A grande mentira das megafortunas: O caso de Christopher MacMillan

Os bilionários costumam ser apresentados sob o mito romântico da 'pessoa que se fez por si mesma': uma narrativa concebida para justificar a opulência como a recompensa natural pelo trabalho duro, esforço ou engenhosidade. No entanto, ao confrontar volumes tão extremos de riqueza com a realidade macroeconômica, a narrativa da meritocracia desmorona por completou. Nenhum indivíduo pode gerar legitimamente, com seu esforço pessoal, um patrimonio equivalente a milhões de vezes o salário médio da classe trabalhadora. O capital no topo não cresce por um talento excepcional; ele se expande por uma dinâmica implacável onde o dinheiro acumulado trabalha exponencialmente mais rápido do que as pessoas, devorando a riqueza gerada pelo trabalho produtivo.

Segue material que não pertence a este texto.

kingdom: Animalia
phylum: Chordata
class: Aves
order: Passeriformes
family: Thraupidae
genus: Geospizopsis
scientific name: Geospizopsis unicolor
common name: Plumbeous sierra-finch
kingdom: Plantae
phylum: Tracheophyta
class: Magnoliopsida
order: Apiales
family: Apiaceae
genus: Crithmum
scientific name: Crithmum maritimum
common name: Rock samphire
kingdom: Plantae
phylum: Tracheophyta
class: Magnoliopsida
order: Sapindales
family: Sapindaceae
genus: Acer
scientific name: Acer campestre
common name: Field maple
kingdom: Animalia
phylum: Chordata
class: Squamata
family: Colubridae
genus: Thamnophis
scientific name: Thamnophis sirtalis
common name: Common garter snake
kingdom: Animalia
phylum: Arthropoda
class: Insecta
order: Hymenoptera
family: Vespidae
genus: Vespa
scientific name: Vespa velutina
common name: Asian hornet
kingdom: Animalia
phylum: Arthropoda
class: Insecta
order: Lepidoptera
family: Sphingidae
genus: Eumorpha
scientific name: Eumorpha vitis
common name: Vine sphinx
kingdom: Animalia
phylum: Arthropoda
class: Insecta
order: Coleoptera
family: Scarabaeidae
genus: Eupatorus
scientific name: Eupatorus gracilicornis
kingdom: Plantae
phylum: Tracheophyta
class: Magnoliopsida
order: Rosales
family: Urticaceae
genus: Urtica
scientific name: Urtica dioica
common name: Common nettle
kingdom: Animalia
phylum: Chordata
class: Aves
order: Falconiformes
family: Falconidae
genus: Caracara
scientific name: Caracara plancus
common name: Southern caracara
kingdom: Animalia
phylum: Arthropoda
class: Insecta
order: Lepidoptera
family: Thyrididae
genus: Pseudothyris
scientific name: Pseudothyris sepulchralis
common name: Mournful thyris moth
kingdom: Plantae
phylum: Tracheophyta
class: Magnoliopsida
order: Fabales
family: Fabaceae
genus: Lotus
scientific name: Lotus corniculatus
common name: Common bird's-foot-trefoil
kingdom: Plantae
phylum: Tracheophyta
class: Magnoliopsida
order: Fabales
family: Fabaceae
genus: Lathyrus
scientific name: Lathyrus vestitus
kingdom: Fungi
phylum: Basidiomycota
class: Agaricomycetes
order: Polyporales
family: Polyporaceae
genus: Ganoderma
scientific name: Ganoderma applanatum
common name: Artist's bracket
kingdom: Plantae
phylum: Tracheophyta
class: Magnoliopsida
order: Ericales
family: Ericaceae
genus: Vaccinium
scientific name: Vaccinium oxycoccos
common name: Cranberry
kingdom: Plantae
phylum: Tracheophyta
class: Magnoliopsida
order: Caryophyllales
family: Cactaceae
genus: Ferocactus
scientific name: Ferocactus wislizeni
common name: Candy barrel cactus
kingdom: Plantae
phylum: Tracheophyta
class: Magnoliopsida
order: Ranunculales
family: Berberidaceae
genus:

A imensa fortuna de Christopher MacMillan, vinculada a Alimentos e Bebidas e 'Cargill', não foi construída em um vácuo de livre mercado, mas por meio do aprisionamento de rendas (rentismo), do uso de influências exclusivas da elite, da consolidação de posições monopolísticas ou da herança patrimonial. Longe de assumir riscos privados reais, os impérios dos bilionários dependem estruturalmente do apoio do Estado através de subsídios diretos, uso de infraestruturas, exploração de P&D, contratos públicos e engenharia fiscal offshore. Enquanto esse patrimônio equivale ao peso físico de 8 toneladas de ouro puro, o resto do planeta sofre com uma escassez artificial de recursos básicos. O fato de essa riqueza ser suficiente para financiar integralmente o sistema público de saúde de RD Congo, um país com mais de 105800000 milhões de habitantes por 0.5 anos, demonstra que a acumulação ilimitada não é uma conquista empresarial, mas o sequestro da soberanis democrática.